Data records:
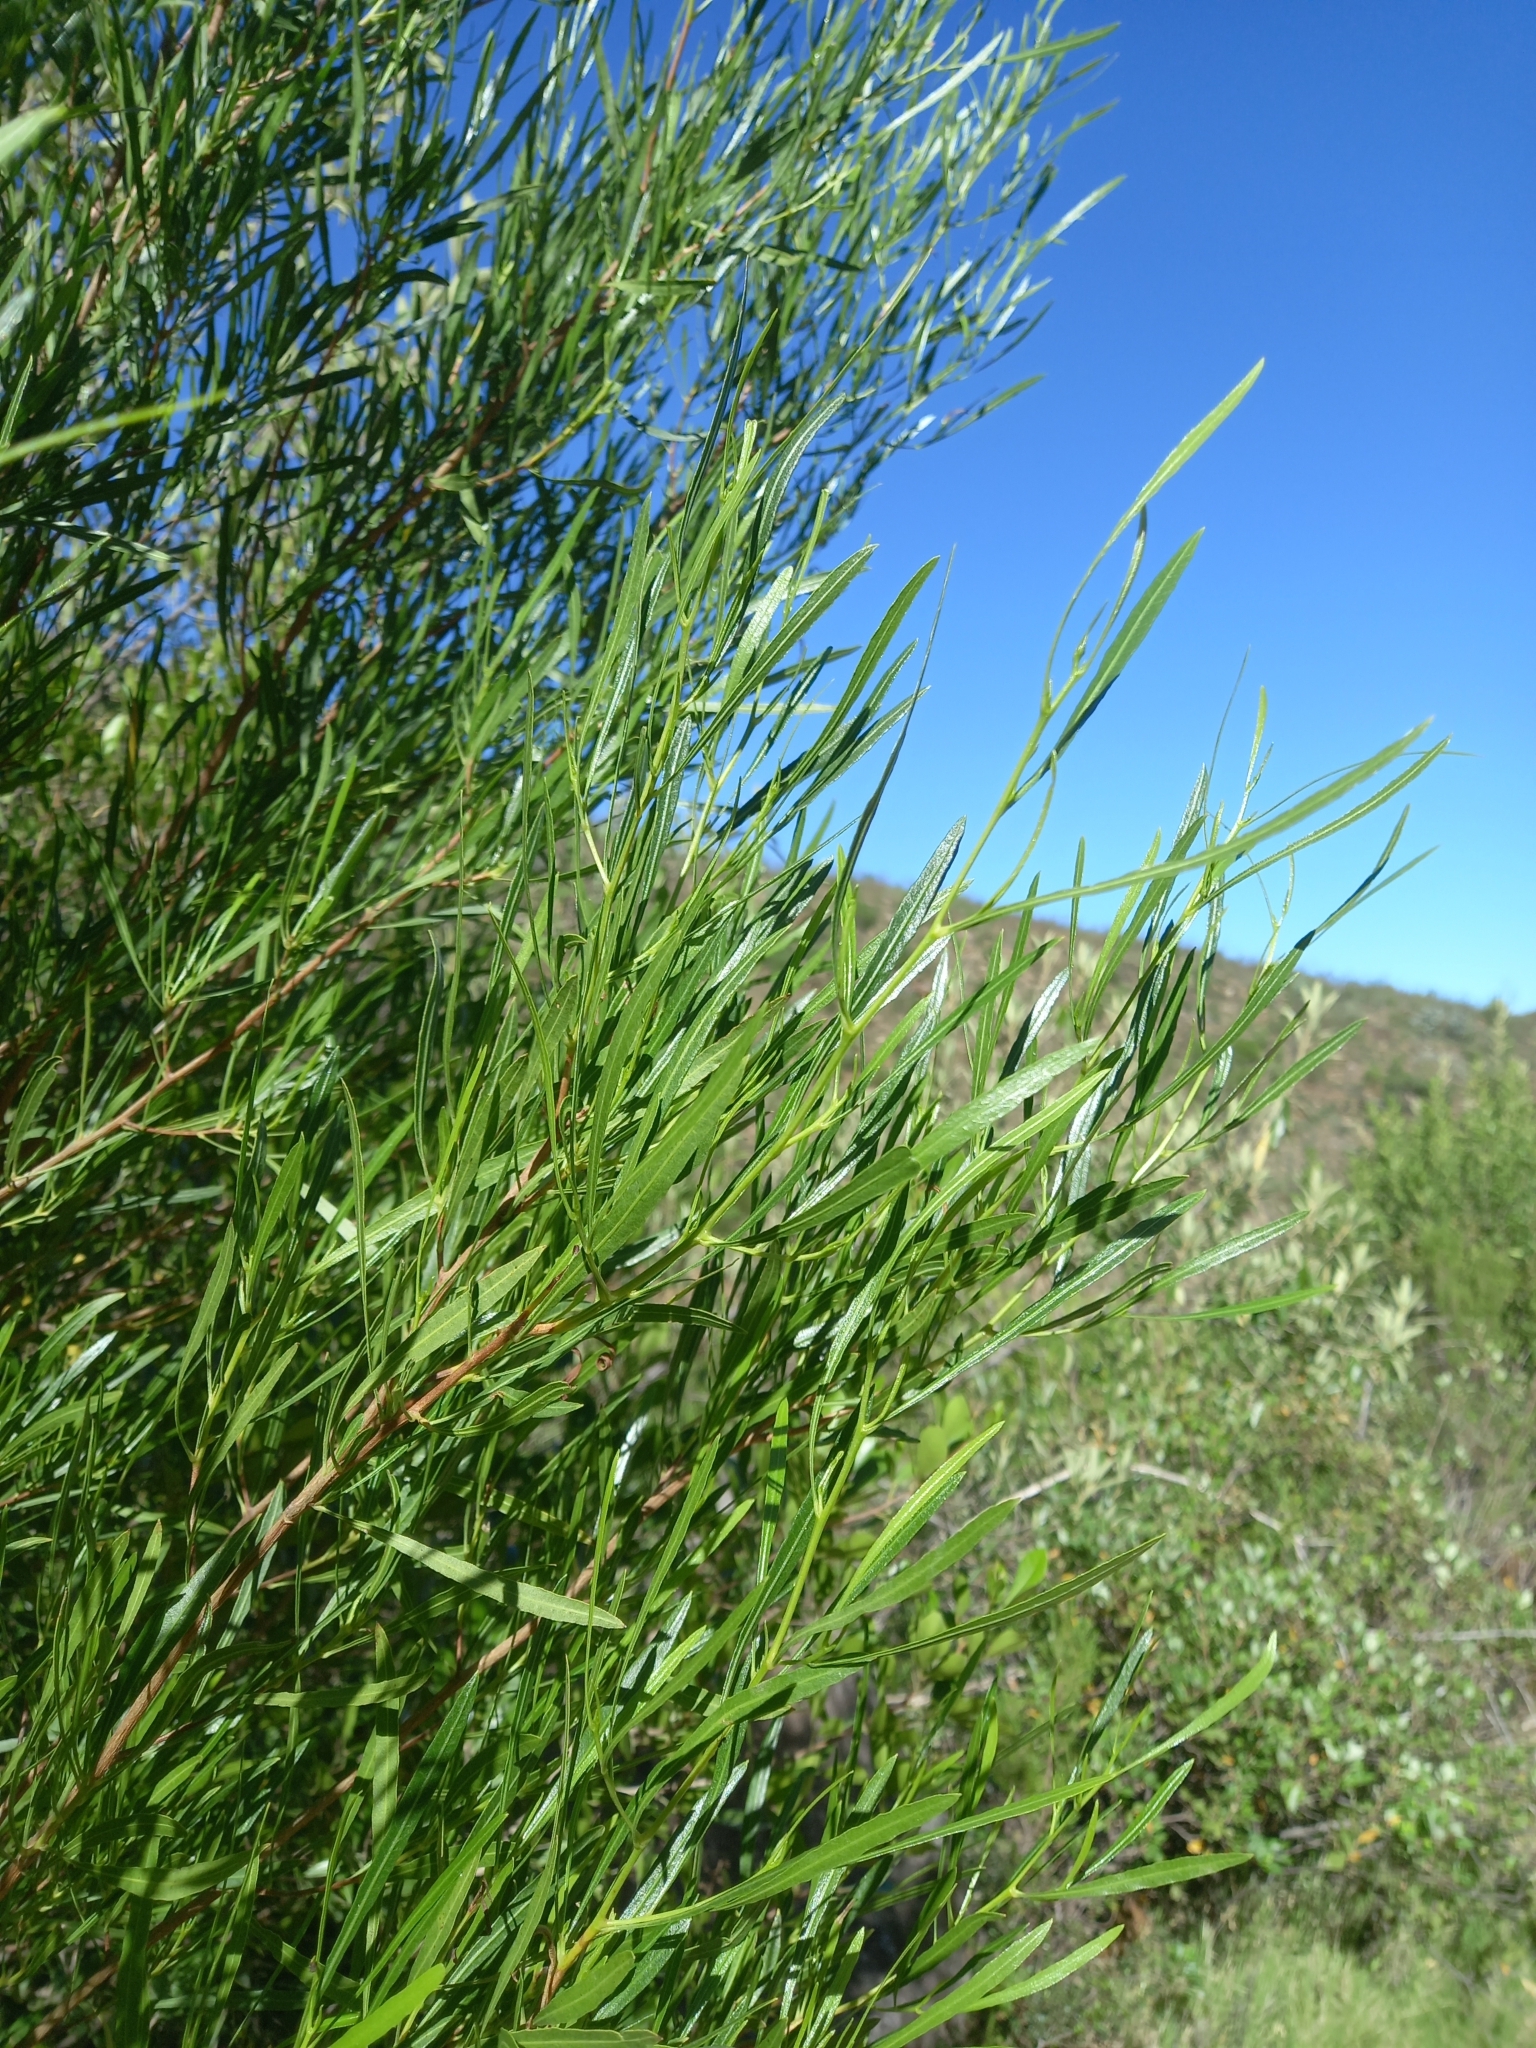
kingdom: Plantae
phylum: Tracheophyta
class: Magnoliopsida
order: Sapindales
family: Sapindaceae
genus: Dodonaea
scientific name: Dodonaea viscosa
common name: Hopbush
==
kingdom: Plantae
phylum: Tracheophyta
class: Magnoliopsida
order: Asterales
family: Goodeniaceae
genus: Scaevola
==
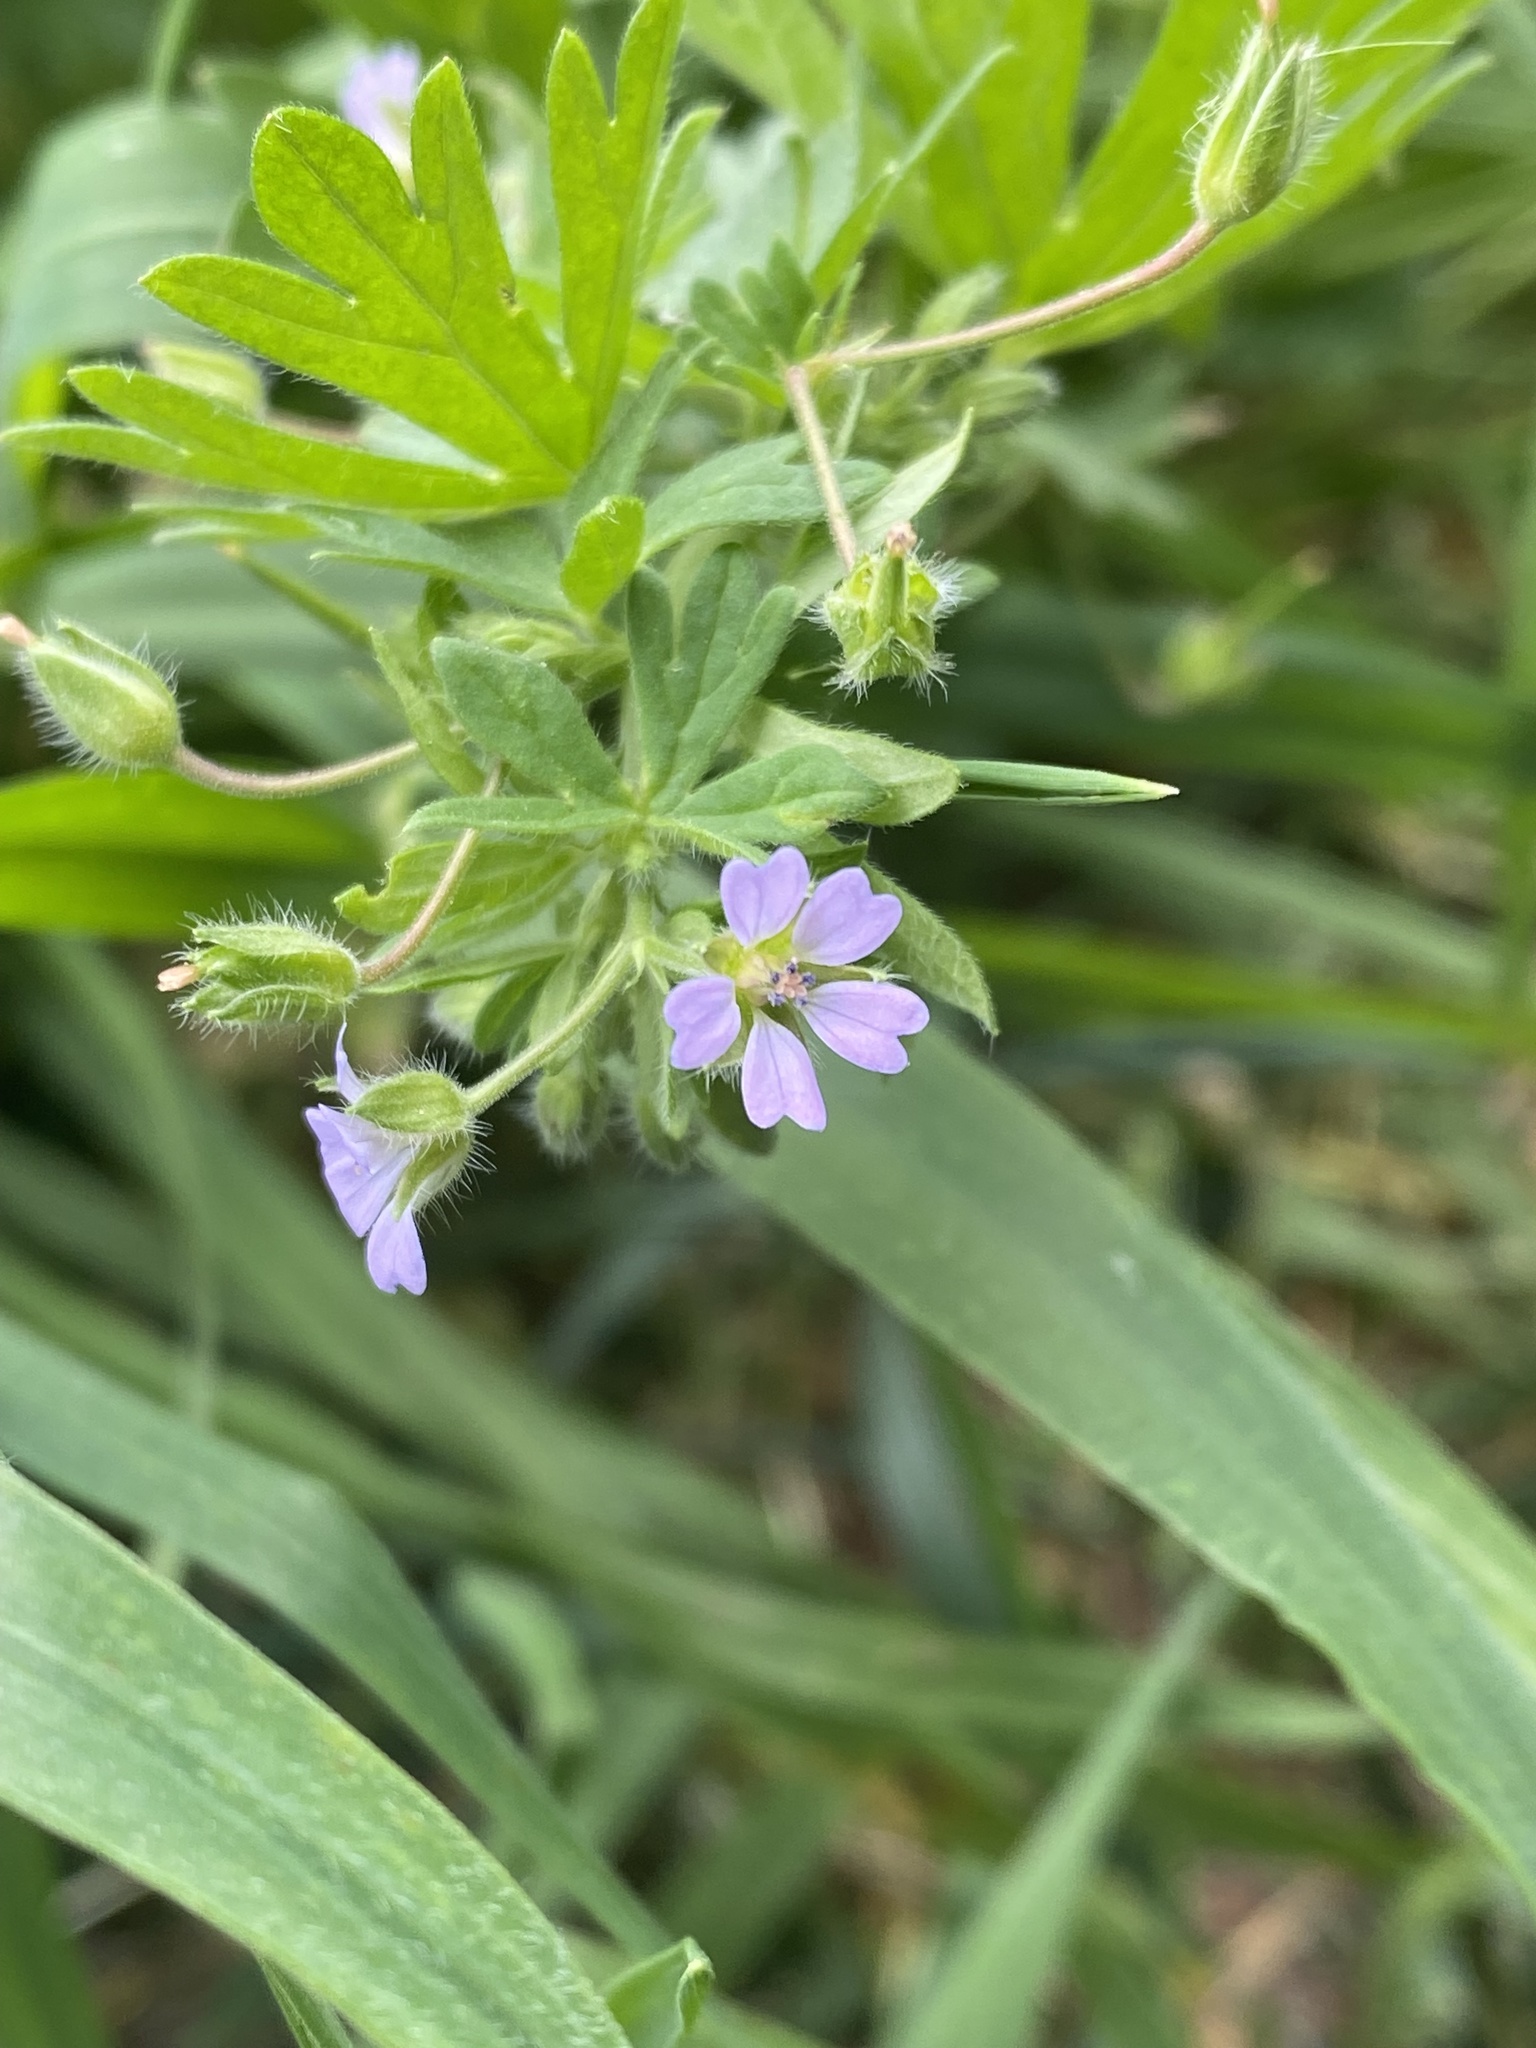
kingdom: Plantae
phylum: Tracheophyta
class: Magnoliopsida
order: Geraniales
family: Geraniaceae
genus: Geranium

▶ _Task instructions_
Put the lines of the material from the line with "order: Sapindales" to the line with "common name: Hopbush" into a numbered list, leaving out any blank lines.

▶ _Written response_
1. order: Sapindales
2. family: Sapindaceae
3. genus: Dodonaea
4. scientific name: Dodonaea viscosa
5. common name: Hopbush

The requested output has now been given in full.